(Element placement data)
<<<<

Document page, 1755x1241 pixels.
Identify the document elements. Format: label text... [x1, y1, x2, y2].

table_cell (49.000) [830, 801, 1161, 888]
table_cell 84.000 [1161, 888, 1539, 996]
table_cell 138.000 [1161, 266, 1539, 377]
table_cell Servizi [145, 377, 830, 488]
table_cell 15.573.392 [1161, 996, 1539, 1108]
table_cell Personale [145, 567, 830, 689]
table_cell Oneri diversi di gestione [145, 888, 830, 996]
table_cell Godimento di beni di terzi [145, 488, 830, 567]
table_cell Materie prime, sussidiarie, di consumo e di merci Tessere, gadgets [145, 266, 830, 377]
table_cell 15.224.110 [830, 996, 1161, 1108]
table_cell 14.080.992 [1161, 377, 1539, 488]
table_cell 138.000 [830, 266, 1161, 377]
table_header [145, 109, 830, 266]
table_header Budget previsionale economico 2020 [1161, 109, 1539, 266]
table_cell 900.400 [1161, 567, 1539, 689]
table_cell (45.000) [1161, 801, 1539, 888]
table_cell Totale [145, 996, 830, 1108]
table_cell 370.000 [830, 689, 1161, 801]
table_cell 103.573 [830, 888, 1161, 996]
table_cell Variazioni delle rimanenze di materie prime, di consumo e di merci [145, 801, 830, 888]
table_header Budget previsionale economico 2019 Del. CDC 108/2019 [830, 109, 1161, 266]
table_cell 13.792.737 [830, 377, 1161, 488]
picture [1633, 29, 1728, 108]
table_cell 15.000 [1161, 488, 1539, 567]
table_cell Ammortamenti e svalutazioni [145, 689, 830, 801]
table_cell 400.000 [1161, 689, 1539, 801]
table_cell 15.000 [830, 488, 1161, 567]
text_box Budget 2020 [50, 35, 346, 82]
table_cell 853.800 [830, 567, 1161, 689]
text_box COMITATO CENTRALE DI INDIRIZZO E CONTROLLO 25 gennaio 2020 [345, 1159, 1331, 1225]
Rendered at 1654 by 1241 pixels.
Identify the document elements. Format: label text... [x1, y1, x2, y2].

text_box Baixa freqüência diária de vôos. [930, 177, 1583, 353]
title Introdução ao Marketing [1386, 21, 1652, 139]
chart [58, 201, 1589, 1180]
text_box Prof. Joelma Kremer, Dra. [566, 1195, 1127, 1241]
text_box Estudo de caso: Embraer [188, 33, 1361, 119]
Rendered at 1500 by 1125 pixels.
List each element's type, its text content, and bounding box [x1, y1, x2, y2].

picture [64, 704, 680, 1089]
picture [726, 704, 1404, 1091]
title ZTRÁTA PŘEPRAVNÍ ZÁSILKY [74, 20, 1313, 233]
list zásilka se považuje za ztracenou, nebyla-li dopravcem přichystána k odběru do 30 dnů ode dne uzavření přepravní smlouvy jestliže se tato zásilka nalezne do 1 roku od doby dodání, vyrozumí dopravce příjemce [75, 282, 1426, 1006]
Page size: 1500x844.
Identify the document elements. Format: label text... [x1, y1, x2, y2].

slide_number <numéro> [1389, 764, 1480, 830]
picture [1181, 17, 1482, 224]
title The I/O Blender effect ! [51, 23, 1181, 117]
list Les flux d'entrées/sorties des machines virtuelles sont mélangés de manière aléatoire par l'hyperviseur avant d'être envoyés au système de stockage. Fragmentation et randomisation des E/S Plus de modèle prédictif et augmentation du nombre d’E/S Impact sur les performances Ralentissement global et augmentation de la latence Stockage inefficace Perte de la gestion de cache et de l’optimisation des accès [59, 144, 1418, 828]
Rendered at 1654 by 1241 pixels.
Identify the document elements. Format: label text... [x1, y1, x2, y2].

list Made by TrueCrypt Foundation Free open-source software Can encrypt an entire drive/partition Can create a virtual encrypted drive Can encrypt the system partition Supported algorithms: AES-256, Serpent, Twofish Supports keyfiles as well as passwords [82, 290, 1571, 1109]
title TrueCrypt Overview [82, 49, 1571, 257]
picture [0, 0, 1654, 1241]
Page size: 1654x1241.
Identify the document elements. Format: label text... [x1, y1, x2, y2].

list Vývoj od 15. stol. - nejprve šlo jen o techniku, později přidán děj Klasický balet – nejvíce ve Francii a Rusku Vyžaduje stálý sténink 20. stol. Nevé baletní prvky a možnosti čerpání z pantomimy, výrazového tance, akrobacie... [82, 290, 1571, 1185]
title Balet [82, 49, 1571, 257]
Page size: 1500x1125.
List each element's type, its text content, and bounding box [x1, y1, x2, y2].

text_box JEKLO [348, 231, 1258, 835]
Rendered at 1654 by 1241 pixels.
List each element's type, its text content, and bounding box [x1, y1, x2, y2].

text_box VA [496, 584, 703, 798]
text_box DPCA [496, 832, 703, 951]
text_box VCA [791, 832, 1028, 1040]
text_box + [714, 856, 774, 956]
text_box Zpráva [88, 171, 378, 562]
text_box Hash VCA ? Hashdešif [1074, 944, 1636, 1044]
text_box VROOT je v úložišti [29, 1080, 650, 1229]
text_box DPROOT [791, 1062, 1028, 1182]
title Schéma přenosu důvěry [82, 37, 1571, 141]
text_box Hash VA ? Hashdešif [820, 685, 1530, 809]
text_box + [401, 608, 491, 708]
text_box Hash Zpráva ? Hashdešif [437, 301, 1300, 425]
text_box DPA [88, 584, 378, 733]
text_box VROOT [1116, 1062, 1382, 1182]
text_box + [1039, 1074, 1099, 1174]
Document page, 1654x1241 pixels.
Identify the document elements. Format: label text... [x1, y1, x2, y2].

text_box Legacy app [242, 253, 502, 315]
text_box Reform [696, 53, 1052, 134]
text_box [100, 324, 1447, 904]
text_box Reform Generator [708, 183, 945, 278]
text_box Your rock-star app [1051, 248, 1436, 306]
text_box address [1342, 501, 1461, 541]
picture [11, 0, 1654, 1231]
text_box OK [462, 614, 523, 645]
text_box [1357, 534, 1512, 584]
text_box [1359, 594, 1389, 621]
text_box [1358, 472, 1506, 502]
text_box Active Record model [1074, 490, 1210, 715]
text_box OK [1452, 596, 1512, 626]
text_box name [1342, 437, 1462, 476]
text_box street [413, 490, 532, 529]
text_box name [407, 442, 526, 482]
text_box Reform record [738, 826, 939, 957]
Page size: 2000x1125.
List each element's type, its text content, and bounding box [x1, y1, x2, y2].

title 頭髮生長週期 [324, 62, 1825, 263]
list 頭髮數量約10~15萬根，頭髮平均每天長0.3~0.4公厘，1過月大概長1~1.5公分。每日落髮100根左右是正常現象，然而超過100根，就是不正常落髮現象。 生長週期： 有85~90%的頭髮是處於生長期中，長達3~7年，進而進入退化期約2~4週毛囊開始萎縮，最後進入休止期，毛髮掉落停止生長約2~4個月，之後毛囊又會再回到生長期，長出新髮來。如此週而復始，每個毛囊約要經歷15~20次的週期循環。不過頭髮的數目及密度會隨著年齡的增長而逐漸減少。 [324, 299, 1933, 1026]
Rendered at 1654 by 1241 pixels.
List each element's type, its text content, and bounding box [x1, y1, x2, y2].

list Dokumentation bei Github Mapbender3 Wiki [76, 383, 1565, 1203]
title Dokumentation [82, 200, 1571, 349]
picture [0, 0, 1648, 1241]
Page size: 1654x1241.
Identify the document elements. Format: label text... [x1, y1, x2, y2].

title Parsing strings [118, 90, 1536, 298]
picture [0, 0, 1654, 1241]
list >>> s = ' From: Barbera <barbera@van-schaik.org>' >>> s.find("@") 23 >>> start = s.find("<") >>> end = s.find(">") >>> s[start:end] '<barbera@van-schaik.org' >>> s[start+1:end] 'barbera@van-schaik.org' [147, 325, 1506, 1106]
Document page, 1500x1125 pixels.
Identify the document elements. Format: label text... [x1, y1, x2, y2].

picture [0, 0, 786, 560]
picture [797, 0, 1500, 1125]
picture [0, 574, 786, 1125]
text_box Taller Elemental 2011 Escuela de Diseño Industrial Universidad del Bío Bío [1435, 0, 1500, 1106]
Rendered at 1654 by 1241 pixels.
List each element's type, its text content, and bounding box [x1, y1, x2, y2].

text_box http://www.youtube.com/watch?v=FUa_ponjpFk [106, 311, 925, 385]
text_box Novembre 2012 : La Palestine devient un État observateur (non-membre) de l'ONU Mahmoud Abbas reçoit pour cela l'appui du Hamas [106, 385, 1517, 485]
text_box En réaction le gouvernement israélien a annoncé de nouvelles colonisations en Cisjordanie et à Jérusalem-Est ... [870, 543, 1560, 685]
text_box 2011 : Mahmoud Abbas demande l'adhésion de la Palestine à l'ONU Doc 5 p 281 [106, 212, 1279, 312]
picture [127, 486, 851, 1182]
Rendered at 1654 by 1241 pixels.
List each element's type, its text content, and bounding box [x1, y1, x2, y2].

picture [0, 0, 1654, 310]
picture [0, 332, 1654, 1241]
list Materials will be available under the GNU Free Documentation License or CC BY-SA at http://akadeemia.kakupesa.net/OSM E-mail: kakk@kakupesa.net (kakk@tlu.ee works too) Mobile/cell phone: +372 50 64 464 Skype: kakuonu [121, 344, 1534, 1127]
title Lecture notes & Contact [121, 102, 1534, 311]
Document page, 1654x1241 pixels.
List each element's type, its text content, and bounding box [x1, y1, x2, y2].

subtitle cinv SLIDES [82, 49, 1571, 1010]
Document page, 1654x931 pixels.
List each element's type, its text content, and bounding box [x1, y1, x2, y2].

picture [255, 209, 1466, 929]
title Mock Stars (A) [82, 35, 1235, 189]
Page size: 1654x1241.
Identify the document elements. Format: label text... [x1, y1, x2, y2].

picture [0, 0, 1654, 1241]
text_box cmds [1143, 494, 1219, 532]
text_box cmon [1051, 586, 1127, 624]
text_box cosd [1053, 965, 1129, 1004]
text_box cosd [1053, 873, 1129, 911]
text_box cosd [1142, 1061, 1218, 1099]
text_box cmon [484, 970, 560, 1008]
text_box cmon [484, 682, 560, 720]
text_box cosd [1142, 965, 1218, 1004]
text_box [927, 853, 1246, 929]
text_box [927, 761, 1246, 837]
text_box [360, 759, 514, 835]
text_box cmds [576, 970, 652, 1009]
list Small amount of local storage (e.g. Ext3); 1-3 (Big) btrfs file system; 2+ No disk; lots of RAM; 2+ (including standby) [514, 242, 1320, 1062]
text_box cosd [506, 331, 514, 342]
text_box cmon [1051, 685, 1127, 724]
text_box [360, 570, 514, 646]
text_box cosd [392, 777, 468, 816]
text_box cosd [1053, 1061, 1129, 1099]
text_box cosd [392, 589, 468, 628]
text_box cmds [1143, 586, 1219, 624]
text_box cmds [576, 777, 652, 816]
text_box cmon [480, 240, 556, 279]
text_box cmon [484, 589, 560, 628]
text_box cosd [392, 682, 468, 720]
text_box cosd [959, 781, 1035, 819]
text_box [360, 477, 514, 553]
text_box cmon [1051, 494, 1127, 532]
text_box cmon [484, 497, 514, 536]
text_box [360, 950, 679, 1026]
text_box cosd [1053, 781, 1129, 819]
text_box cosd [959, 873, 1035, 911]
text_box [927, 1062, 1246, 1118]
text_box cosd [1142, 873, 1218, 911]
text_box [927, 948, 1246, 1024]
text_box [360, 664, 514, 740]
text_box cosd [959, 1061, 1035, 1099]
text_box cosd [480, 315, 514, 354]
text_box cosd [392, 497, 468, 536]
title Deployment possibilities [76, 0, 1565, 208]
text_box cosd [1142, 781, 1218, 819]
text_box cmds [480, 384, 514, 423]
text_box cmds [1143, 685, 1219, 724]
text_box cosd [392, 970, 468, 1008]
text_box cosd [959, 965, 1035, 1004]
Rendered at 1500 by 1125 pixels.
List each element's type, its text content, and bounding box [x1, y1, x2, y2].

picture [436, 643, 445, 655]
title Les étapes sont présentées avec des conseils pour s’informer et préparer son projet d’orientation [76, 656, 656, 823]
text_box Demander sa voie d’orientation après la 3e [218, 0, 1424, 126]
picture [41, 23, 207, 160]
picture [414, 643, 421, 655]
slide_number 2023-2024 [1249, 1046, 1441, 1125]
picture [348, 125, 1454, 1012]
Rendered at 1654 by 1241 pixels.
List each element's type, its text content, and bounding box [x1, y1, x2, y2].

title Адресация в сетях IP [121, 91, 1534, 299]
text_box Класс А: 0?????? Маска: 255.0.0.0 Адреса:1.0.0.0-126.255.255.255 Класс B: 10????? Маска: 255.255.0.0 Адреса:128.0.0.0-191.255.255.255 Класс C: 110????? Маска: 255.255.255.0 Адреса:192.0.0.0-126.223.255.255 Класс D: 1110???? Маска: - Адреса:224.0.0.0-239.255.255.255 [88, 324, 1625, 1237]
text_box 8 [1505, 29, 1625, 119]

>>>>

## TASK OBJECTIVE
Format everything from the line containing "Document page, 1500x1125 pixels." down to the line containing "title Mock Stars (A) [82, 35, 1235, 189]" in the data above as a Markdown table. Use the columns "Row" (a running number) and "Line", and skip any blank lines.

## RESPONSE TO THE EXERCISE
| Row | Line |
|---|---|
| 1 | Document page, 1500x1125 pixels. |
| 2 | Identify the document elements. Format: label text... [x1, y1, x2, y2]. |
| 3 | picture [0, 0, 786, 560] |
| 4 | picture [797, 0, 1500, 1125] |
| 5 | picture [0, 574, 786, 1125] |
| 6 | text_box Taller Elemental 2011 Escuela de Diseño Industrial Universidad del Bío Bío [1435, 0, 1500, 1106] |
| 7 | Rendered at 1654 by 1241 pixels. |
| 8 | List each element's type, its text content, and bounding box [x1, y1, x2, y2]. |
| 9 | text_box http://www.youtube.com/watch?v=FUa_ponjpFk [106, 311, 925, 385] |
| 10 | text_box Novembre 2012 : La Palestine devient un État observateur (non-membre) de l'ONU Mahmoud Abbas reçoit pour cela l'appui du Hamas [106, 385, 1517, 485] |
| 11 | text_box En réaction le gouvernement israélien a annoncé de nouvelles colonisations en Cisjordanie et à Jérusalem-Est ... [870, 543, 1560, 685] |
| 12 | text_box 2011 : Mahmoud Abbas demande l'adhésion de la Palestine à l'ONU Doc 5 p 281 [106, 212, 1279, 312] |
| 13 | picture [127, 486, 851, 1182] |
| 14 | Rendered at 1654 by 1241 pixels. |
| 15 | List each element's type, its text content, and bounding box [x1, y1, x2, y2]. |
| 16 | picture [0, 0, 1654, 310] |
| 17 | picture [0, 332, 1654, 1241] |
| 18 | list Materials will be available under the GNU Free Documentation License or CC BY-SA at http://akadeemia.kakupesa.net/OSM E-mail: kakk@kakupesa.net (kakk@tlu.ee works too) Mobile/cell phone: +372 50 64 464 Skype: kakuonu [121, 344, 1534, 1127] |
| 19 | title Lecture notes & Contact [121, 102, 1534, 311] |
| 20 | Document page, 1654x1241 pixels. |
| 21 | List each element's type, its text content, and bounding box [x1, y1, x2, y2]. |
| 22 | subtitle cinv SLIDES [82, 49, 1571, 1010] |
| 23 | Document page, 1654x931 pixels. |
| 24 | List each element's type, its text content, and bounding box [x1, y1, x2, y2]. |
| 25 | picture [255, 209, 1466, 929] |
| 26 | title Mock Stars (A) [82, 35, 1235, 189] |